@CantThinkOfACleverOne
OK, that does seem like a workable arrangement - though expensive.
Something like this should be front and centre of GC feminists' position on this issue, shouldn't it? Maybe with a name for the policy ("equitable toilets" - whatever). So that we don't appear to be just saying "no men in women's toilets", but instead we have a put forward an arrangement that would best cater for everyone's needs (other that transwomen demanding access to women's toilets as some kind of validation), while preserving women-only facilities.
At the moment the GC position (or at least the way it gets presented, even on here) seems too easily misrepresented to the wider public by TRAs as being bigoted.
I'm not sure whether you are new to this debate, but what you suggest as the best, most widely acceptable solution has been proposed by every single grassroots women's rights group and by every individual women's rights campaigner active on this issue. Myself included.
This solution is generally known as "third spaces" and we have not only proposed this solution, we have offered to campaign for third spaces alongside the trans community. Privately. Publicly. On social media. On our websites. On Tv, radio and the press.

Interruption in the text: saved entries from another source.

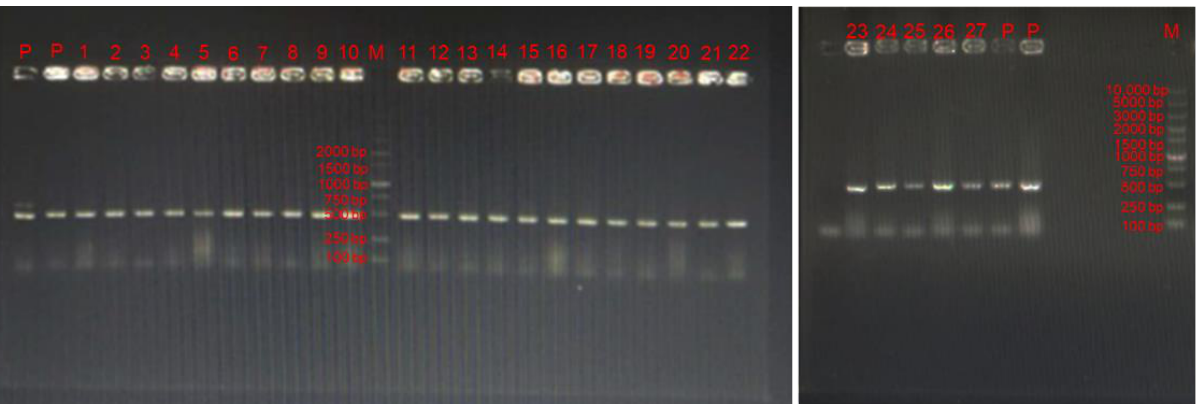
Figure 1. The specific-PCR detection of 27 bacterial isolates. “P” represents positive LAB (LGG). “M” represents the DNA marker. Numbers 1–27 are strains selected in the present study.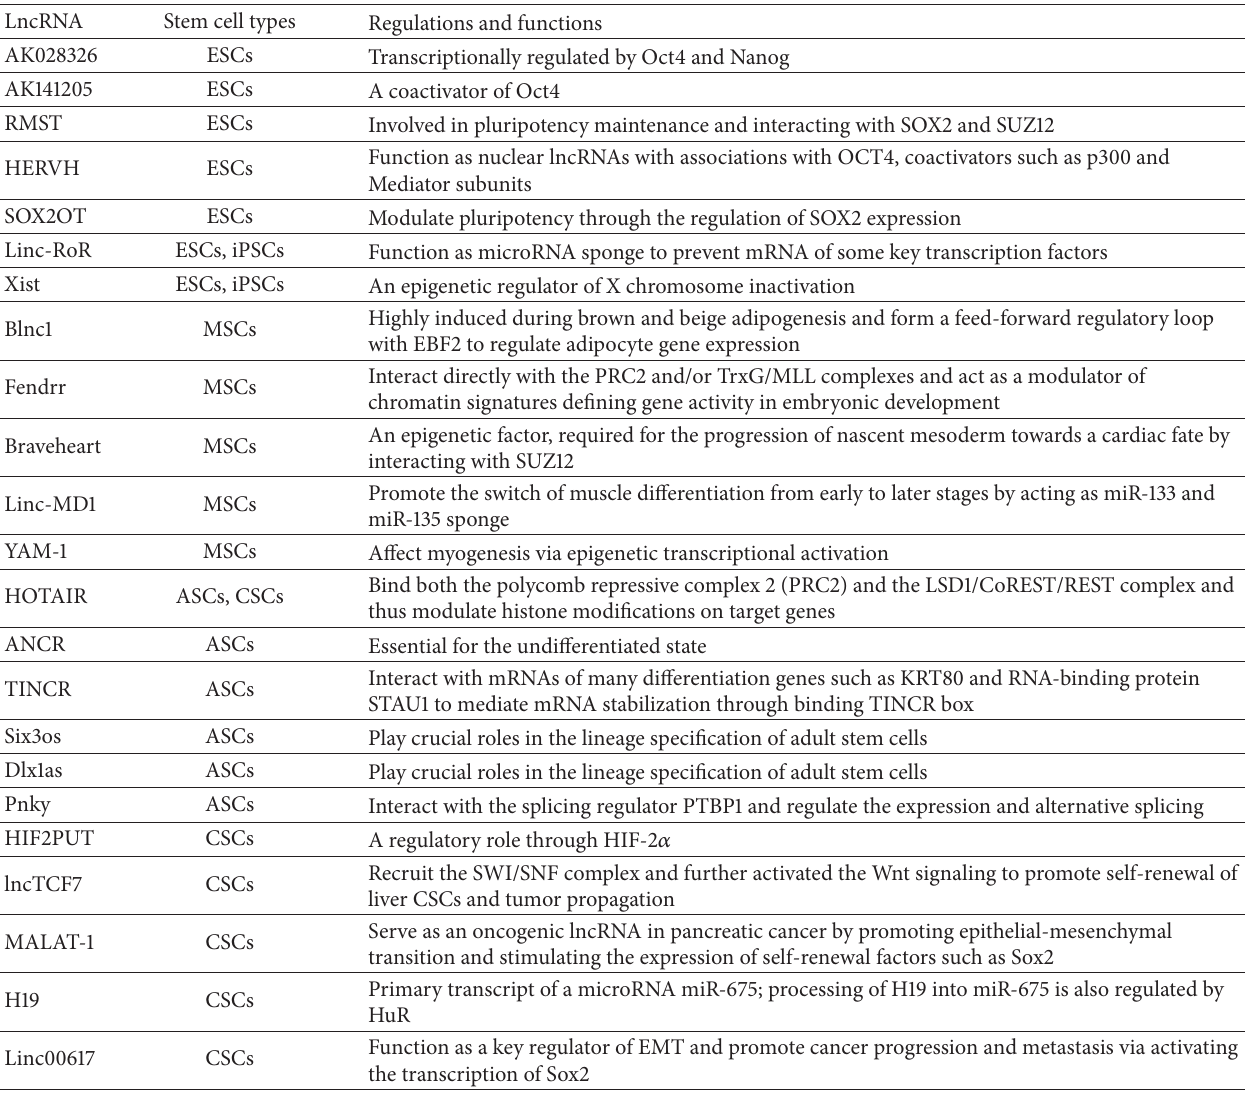
Table 2: Regulatory roles of lncRNAs in different stem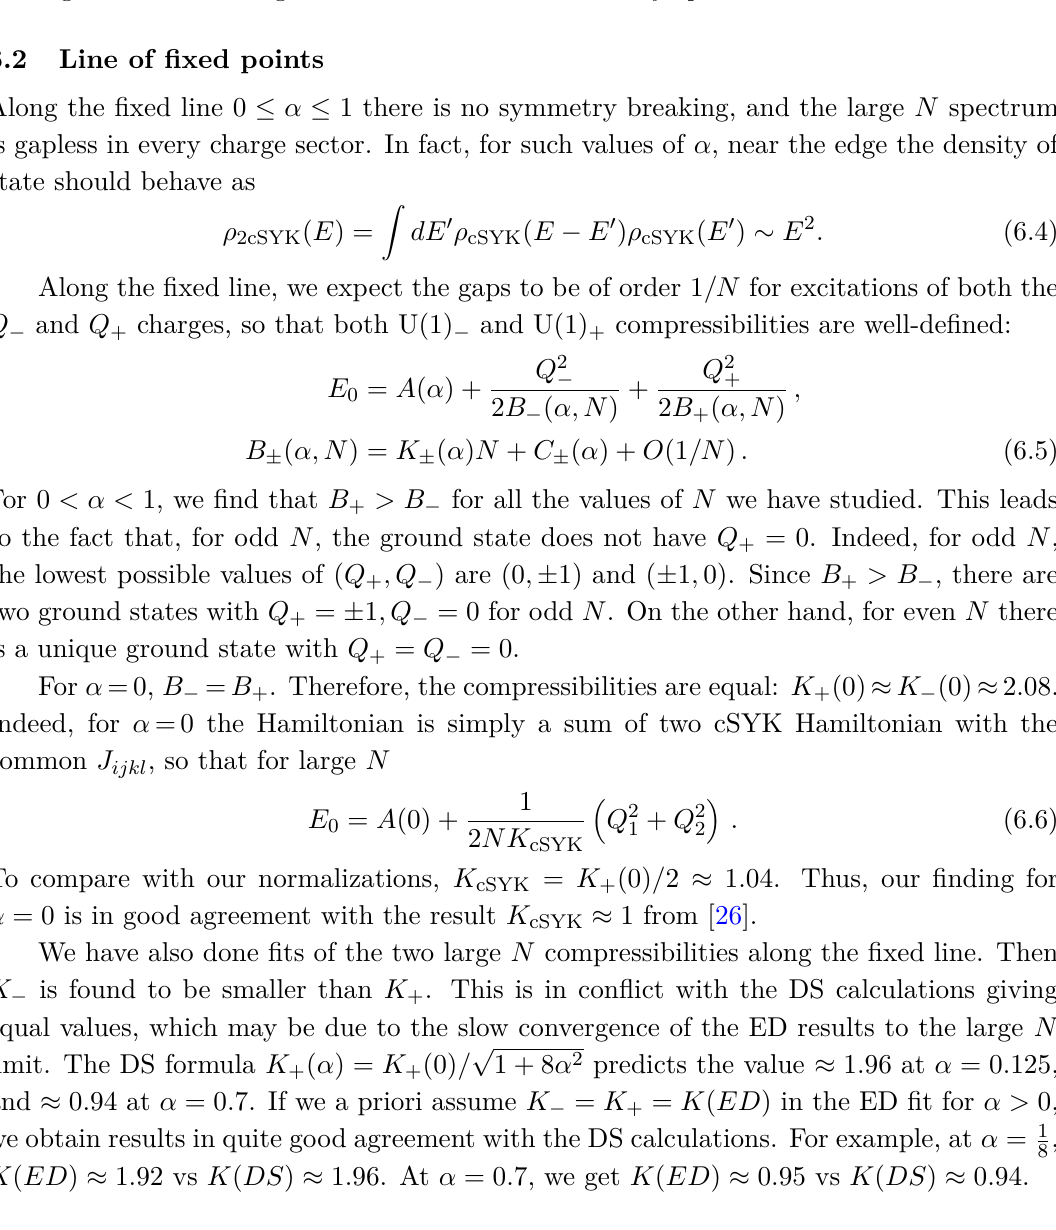
Figure 12 . Comparison of the ED and DS calculations of E 0 ( α ) = lim N →∞ E 0 ( α ) /N . They show good agreement even though the ED results are available only up to a moderate values of N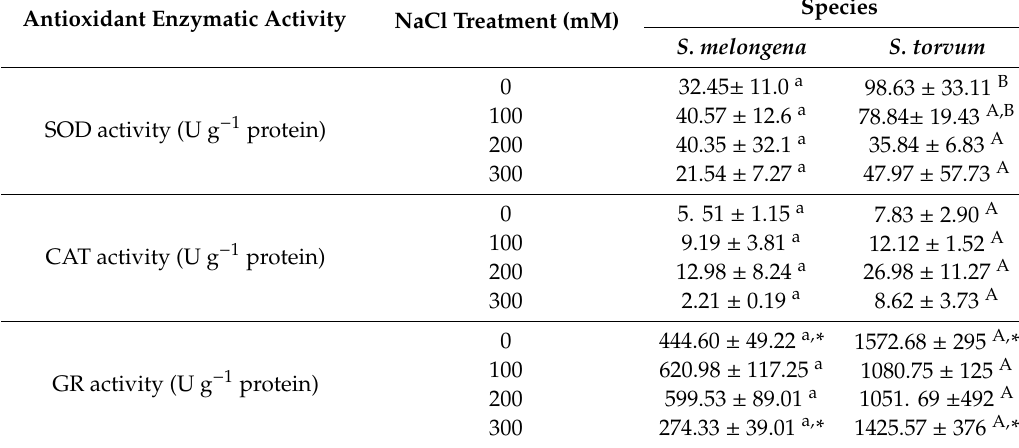
Table 9. Activity of the antioxidant enzymes, superoxide dismutase (SOD), catalase (CAT), and glutathione reductase (GR) (mean ± SE, n = 5) in foliar tissue of Solanum melongena and S. torvum plants after 25 days of salt treatments with the indicated NaCl concentrations Antioxidant Enzymatic Activity NaCl Treatment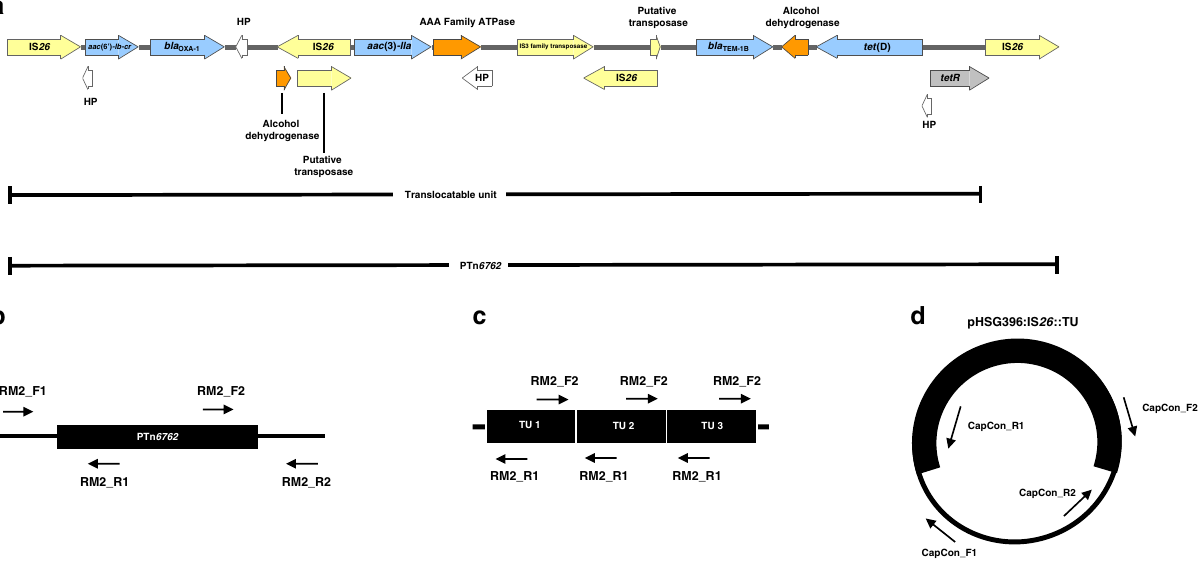
Fig. 2 Schematics of the pseudo-compound transposon PTn 6762 , translocatable unit and positions of primers used in this study. Schematic showing ( a ) the characterisation of PTn 6762 (HP = hypothetical protein) and the position of the primer pairs to detect ( b ) the junctions of the PTn 6762 in the chromosome, ( c ) the presence of the tandem array of TUs in the chromosome and ( d ) the junctions of the insertion of the TU into pHSG396:IS 26 .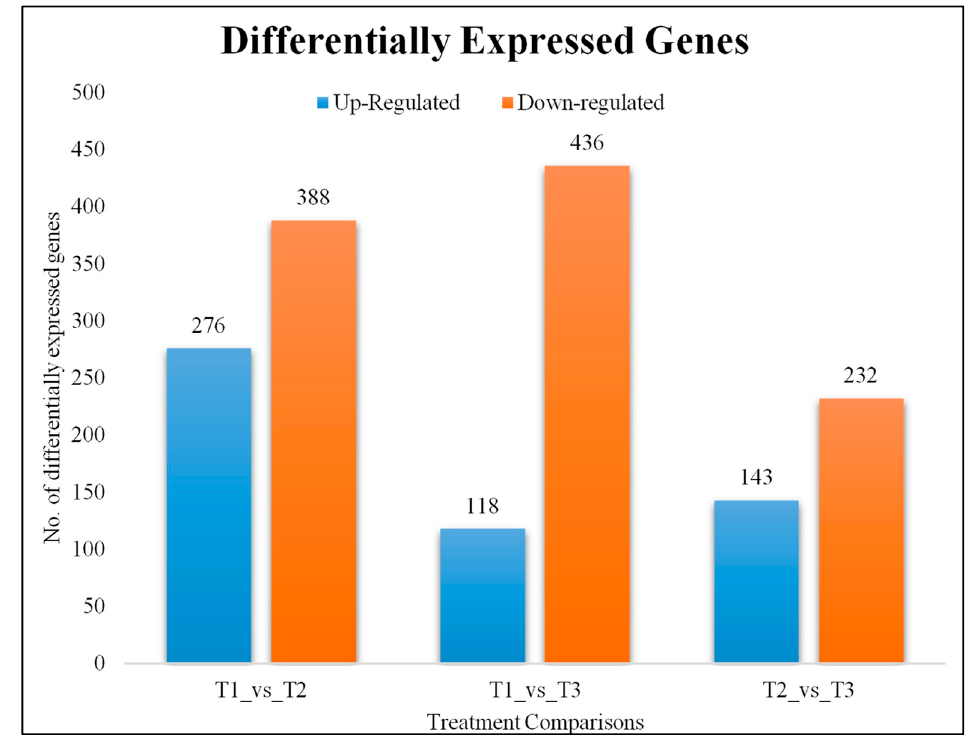
Figure 3. No. of differentially expressed genes (DEGs) between the tested treatment comparisons. Figure 3. No. of di ff erentially expressed genes (DEGs) between the tested treatment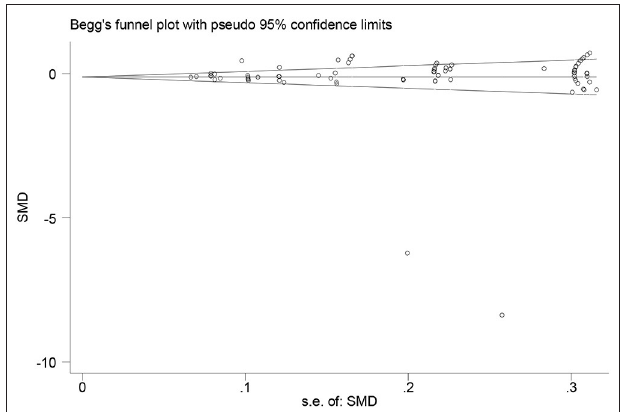
FIGURE 2 | A funnel plot of publication bias using Begg’s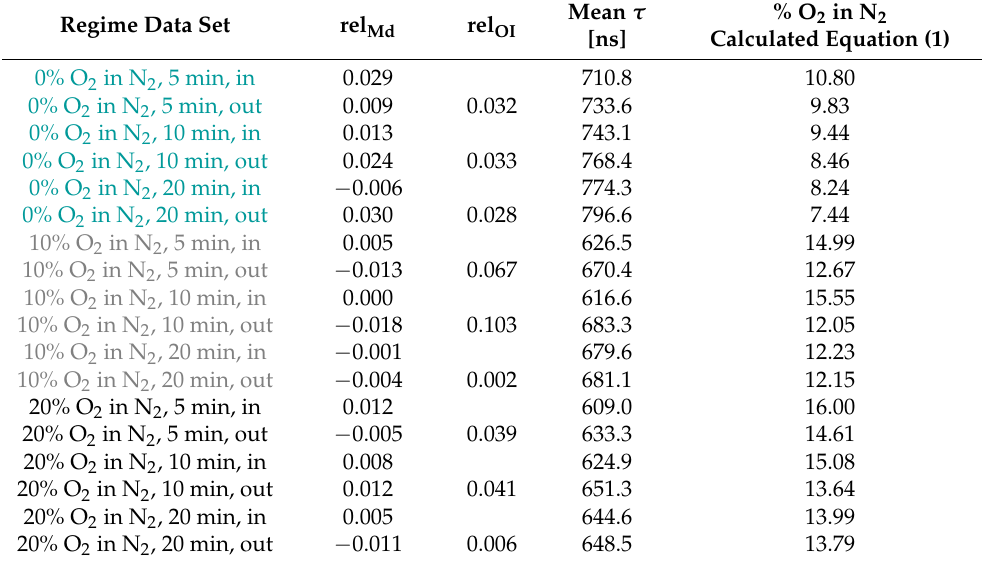
Table 1. Additional information on descriptive statistics of [Ru(Phen) 3 ] 2+ luminescence lifetimes corresponding to different experimental conditions in the CAM. To clarify the meaning of the symbols used in the table headings, please refer to their meanings below in Equations (1)–(3). The color code is the same as in dendrograms in Figures 3 and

This has been explicitly rejected by trans rights activists as transphobic, exclusionary, regressive and discriminatory.
Even though trans rights organisations are much better funded than disability rights ones - so well funded in fact, they could simply pay directly for the necessary building work - they have chosen not to spend a single penny on alternative, mixed-sex provision. Not on campaigning for it. Not on funding it.
The only reason some places now have a third space in addition to female-only and male-only spaces is because the people in charge understood that single-sex provision continues to be necessary even though trans rights organisations demanded that those should be abolished.
The reason why we many of us are now simply say no to males in female spaces, is because the end goal is not in fact accommodation alongside single-sex provisions, but the complete abolition of single-sex provision altogether.
(This long explanation does not take away from those who point out that if males who identify as trans are unsafe in male spaces that is a problem for males to sort out amongst themselves. Women and girls are not human shields for vulnerable males.)